Exercise text -
***

Cancer care: is it enough?

The goal ... to maintain the highest quality of life possible.

The goal ... to maintain the highest quality of life possible.  

A 65-year-old woman had developed cancer of the breast. She had undergone surgery followed by radiotherapy and chemotherapy. A year later she developed ulceration of the chest and was experiencing acute pain. More than this, it was the emotional pain of disfigurement which was most traumatic. All she wanted was relief from the pain and the care of her family.

Unfortunately, as it often happens, when she became weak and unable to eat, her family admitted her to hospital. The disease had taken its toll and the lady died, away from family and home and much against what she had wished.

Looking back at this example, the pain could have been controlled and anxieties of the patient and the family could have been relieved. Regular assessment and frank communication between this woman and her family may have prevented her from suffering in the terminal stage and dying in a strange environment. Neither the doctor nor the family can be blamed because the management of patients with an advanced stage of a disease is not yet developed in our country.

Cancer is a classical example of a terminal disease, and virtually every patient has the need for relief from distressing symptoms and comfort from anxieties during the course of the disease. Both physical and emotional burdens on patients and families drastically affect their quality of life. The worst thing a person can be told at this stage is that "there is nothing more that can be done". This is directly against the philosophy of palliative care, which focuses on the patient as a person, rather than on the disease and believes that something can always be done for these patients.

***

Material shown -
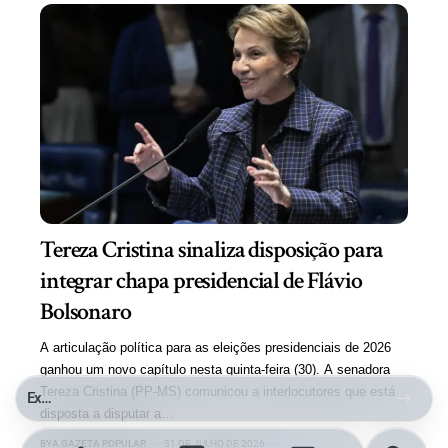
Tereza Cristina sinaliza disposição para
integrar chapa presidencial de Flávio
Bolsonaro
A articulação política para as eleições presidenciais de 2026
ganhou um novo capítulo nesta quinta-feira (30). A senadora
Tereza Cristina (PP-MS) comunicou a interlocutores que está
PRF intercepta carregamento com quase 3 toneladas de maconha, mais de meia tonelada de cocaína e medicamentos ilegais em MS
disposta a disputar a…
BY
A GAZETA POPULAR
31 DE JULHO DE 2026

***

What you need to do -
Continue the passage on cancer care, starting right after its last sentence about the philosophy of palliative care.

Expected output -
When a cure is not possible, there is much we can do for these patients to enable them relief and improve their quality of life — in other words, offer palliative care.

Palliative medicine is a medical specialty, which deals with the management of patients with diseases like cancer.

To "palliate" means to "relieve pain" and "to relieve suffering". Gone are the days when one could offer only empathy. What is new is that tremendous progress has been made in the practice of palliative care and it is now possible to combine compassion with science and give expert medical care to relieve the distressing symptoms of an advanced stage of a disease. There is no need for any person to suffer from pain.

In spite of advances made in diagnosis and sophisticated investigations, we find most patients still being helpless.

Let us imagine for a moment when a person is told "You have cancer". No words describe the wave of emotions that would cross the mind of this patient and the family.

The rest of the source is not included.